The database integrates NYC PLUTO building data with street-block-level population and property value statistics. Features are selected to support both spatial (geometry-based joins) and attribute-level queries, enabling the system to reason about proximity, density, land use, and value simultaneously. All tables are spatially indexed with PostGIS for efficient bounding-box and distance queries at building, block, and neighborhood scales.
Project Structure
Data Flowchart
Once the user query is submitted, it is added with the system instruction to acquire appropriate information
to be able to generate SQL for query. Eventually, once the data is extracted from database, it is sent back
to frontend with statistically analysis summary and explanation.
LLM Query Pipeline
The core technical challenge is converting loosely structured natural language — "find street blocks near Central Park with high-rise buildings built after 2000" — into syntactically valid, semantically correct PostGIS SQL. GeoEstateChat uses a structured system prompt that encodes the full database schema, available spatial operations, column semantics, and expected output format. The LLM acts as a query planner: it selects tables, infers join conditions, and constructs spatial predicates.

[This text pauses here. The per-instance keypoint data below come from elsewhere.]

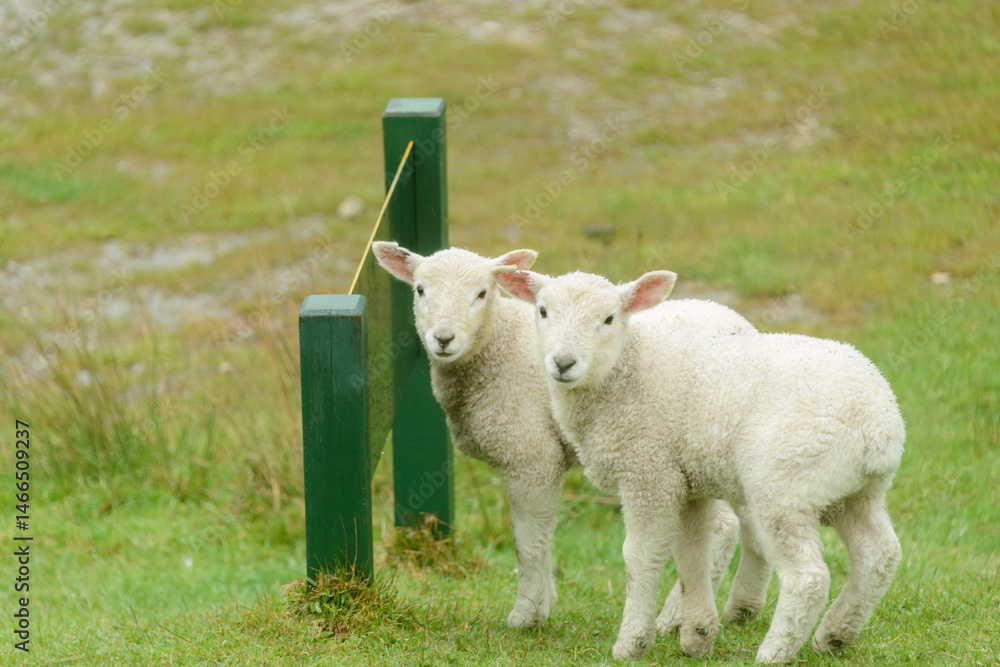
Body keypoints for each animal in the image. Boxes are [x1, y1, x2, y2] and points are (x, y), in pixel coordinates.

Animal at [372, 242, 754, 631]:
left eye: (481, 293)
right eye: (420, 290)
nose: (444, 339)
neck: (498, 345)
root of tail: (735, 319)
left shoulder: (530, 454)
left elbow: (527, 539)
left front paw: (526, 613)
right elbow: (542, 536)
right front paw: (546, 600)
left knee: (724, 528)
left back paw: (674, 617)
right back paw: (738, 608)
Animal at [494, 267, 904, 663]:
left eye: (609, 318)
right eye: (542, 311)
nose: (563, 363)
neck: (624, 370)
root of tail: (878, 425)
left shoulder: (648, 473)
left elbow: (640, 556)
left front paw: (632, 643)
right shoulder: (688, 483)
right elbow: (692, 554)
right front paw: (697, 635)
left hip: (786, 485)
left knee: (809, 577)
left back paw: (776, 651)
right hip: (856, 492)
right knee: (880, 556)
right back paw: (835, 635)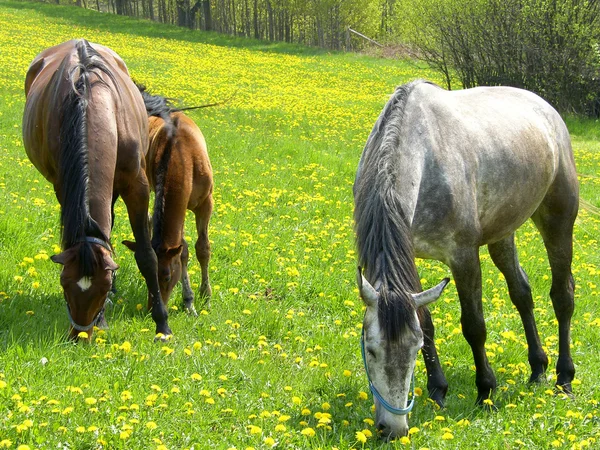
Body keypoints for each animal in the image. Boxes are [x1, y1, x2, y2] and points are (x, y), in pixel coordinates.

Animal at [21, 40, 171, 340]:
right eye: (64, 285)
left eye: (101, 288)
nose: (79, 337)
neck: (90, 103)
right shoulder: (63, 187)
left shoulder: (136, 186)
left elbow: (147, 255)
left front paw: (161, 323)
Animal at [122, 87, 213, 312]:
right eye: (146, 276)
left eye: (166, 277)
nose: (151, 309)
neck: (183, 154)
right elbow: (183, 251)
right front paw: (188, 300)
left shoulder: (206, 203)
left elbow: (202, 248)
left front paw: (205, 295)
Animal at [354, 79, 580, 438]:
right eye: (370, 349)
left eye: (413, 349)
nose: (393, 429)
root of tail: (548, 111)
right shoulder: (411, 255)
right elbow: (427, 321)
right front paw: (438, 390)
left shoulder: (463, 257)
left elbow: (474, 326)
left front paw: (485, 391)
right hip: (502, 234)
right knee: (522, 293)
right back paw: (537, 369)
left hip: (557, 223)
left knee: (562, 297)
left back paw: (564, 378)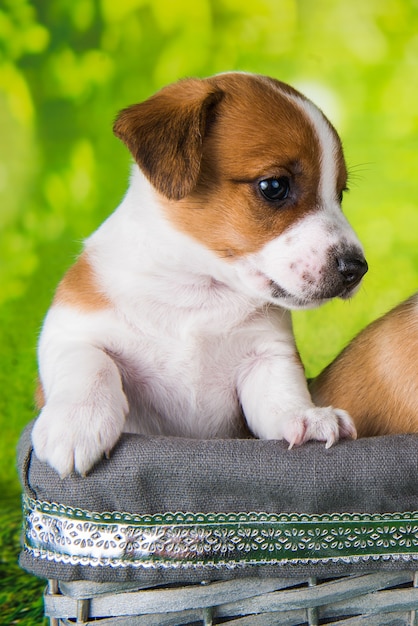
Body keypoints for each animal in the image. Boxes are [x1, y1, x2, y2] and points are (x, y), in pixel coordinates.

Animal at [31, 72, 368, 472]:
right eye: (274, 186)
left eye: (340, 193)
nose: (357, 268)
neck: (196, 293)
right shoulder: (70, 329)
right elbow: (90, 363)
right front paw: (76, 422)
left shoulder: (267, 357)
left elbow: (280, 397)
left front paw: (307, 416)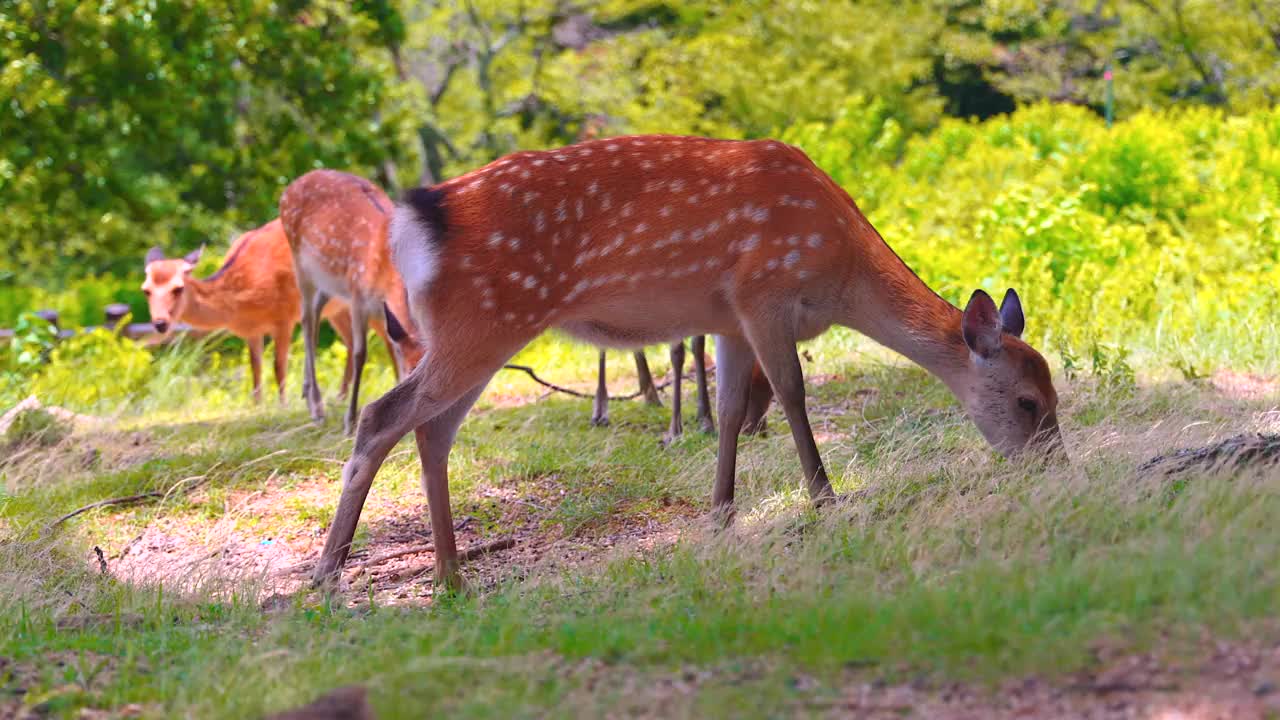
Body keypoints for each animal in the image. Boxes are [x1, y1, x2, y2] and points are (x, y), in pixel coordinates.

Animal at [142, 215, 384, 399]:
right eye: (146, 290)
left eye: (178, 288)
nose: (160, 323)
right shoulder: (251, 331)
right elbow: (255, 368)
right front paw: (257, 404)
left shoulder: (285, 316)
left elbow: (279, 367)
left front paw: (283, 404)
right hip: (337, 309)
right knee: (353, 344)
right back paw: (341, 397)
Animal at [279, 170, 427, 435]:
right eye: (411, 372)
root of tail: (290, 187)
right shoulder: (358, 296)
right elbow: (360, 354)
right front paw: (350, 421)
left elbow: (392, 348)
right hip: (300, 263)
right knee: (306, 318)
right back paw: (317, 408)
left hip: (330, 281)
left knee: (316, 312)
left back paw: (307, 392)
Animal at [307, 134, 1059, 589]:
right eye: (1028, 401)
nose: (1053, 467)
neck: (839, 271)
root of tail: (411, 223)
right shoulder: (763, 290)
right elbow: (791, 393)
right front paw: (825, 499)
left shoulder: (727, 317)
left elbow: (728, 410)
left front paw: (721, 515)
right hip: (484, 323)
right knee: (383, 416)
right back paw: (329, 574)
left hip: (472, 331)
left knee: (431, 429)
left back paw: (451, 573)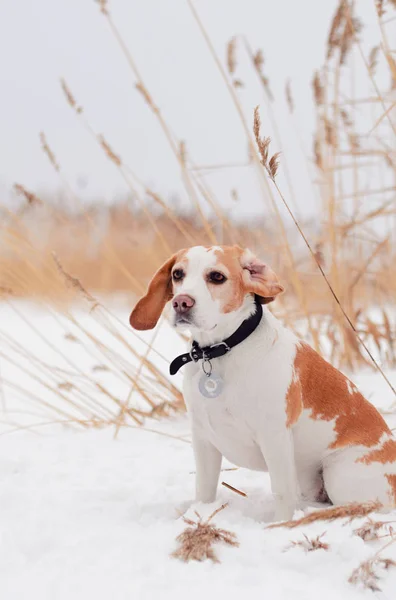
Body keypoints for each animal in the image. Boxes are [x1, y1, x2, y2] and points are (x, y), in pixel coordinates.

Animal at [130, 246, 396, 524]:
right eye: (177, 274)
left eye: (216, 277)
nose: (181, 302)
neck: (220, 352)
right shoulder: (203, 437)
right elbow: (204, 488)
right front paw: (198, 513)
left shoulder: (274, 437)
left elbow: (281, 491)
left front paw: (281, 524)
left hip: (340, 474)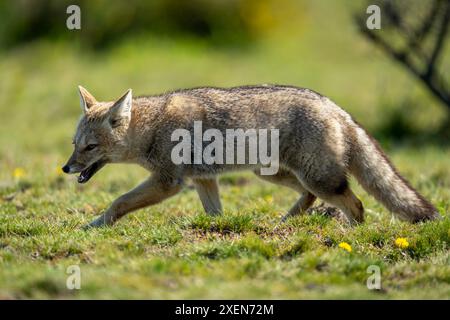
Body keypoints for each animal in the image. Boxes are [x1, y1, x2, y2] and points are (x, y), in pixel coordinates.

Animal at [62, 85, 440, 228]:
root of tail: (334, 105)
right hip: (271, 174)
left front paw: (96, 224)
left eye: (89, 148)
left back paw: (352, 234)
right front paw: (219, 229)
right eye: (73, 143)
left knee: (356, 204)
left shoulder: (169, 182)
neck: (152, 126)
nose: (65, 168)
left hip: (317, 178)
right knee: (309, 196)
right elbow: (214, 213)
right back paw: (285, 222)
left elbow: (119, 201)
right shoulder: (203, 179)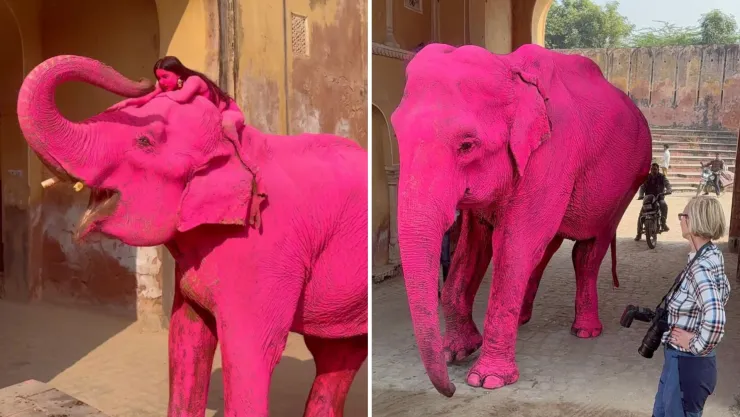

The resulting SQL is executed unchanged against the PostGIS backend, ensuring all results are deterministic and data-sourced.
1
User Query
Plain language question submitted via the chat interface
→
2
Prompt Assembly
Query combined with system prompt, column semantics, and spatial constraints
→
3
LLM Inference
Model generates structured SQL with appropriate spatial joins and filters
→
4
PostGIS Execution
SQL executed deterministically against the geospatial database
→
5
Response
Results returned with statistical summary and plain-language explanation
System Demonstration
Mode: Analyze
Mode: Search
Mode: Compare
Project Demonstration
Technical Stack
| Frontend | Vanilla JavaScript · MapLibre GL · Canvas API |
| Backend | FastAPI · Uvicorn · Python 3 |
| Database | PostgreSQL · PostGIS · Spatial indexing (GIST) |
| LLM Integration | OpenAI API · Structured system prompt · SQL generation pipeline |
| Geospatial | GeoPandas · Shapely · PostGIS functions (ST_Within, ST_Distance, ST_DWithin) |
| Data Sources | NYC PLUTO · Street-block statistics · Neighborhood polygon boundaries |
Design Principles
Three principles distinguish GeoEstateChat from both GIS tools and consumer real-estate platforms.
LLM as Translator, Not Oracle
The LLM never invents facts about the city. It translates intent into SQL, and the database provides ground truth. This preserves analytical rigor while enabling natural interaction with no GIS expertise required.
Deterministic Backend
All results originate from SQL executed against real data. The same query returns the same answer regardless of LLM non-determinism at the natural-language level. Results are auditable and reproducible.
Spatial Transparency
The generated SQL is surfaced alongside results, allowing users and researchers to inspect the spatial logic applied, understand filter conditions, and verify how conclusions were reached.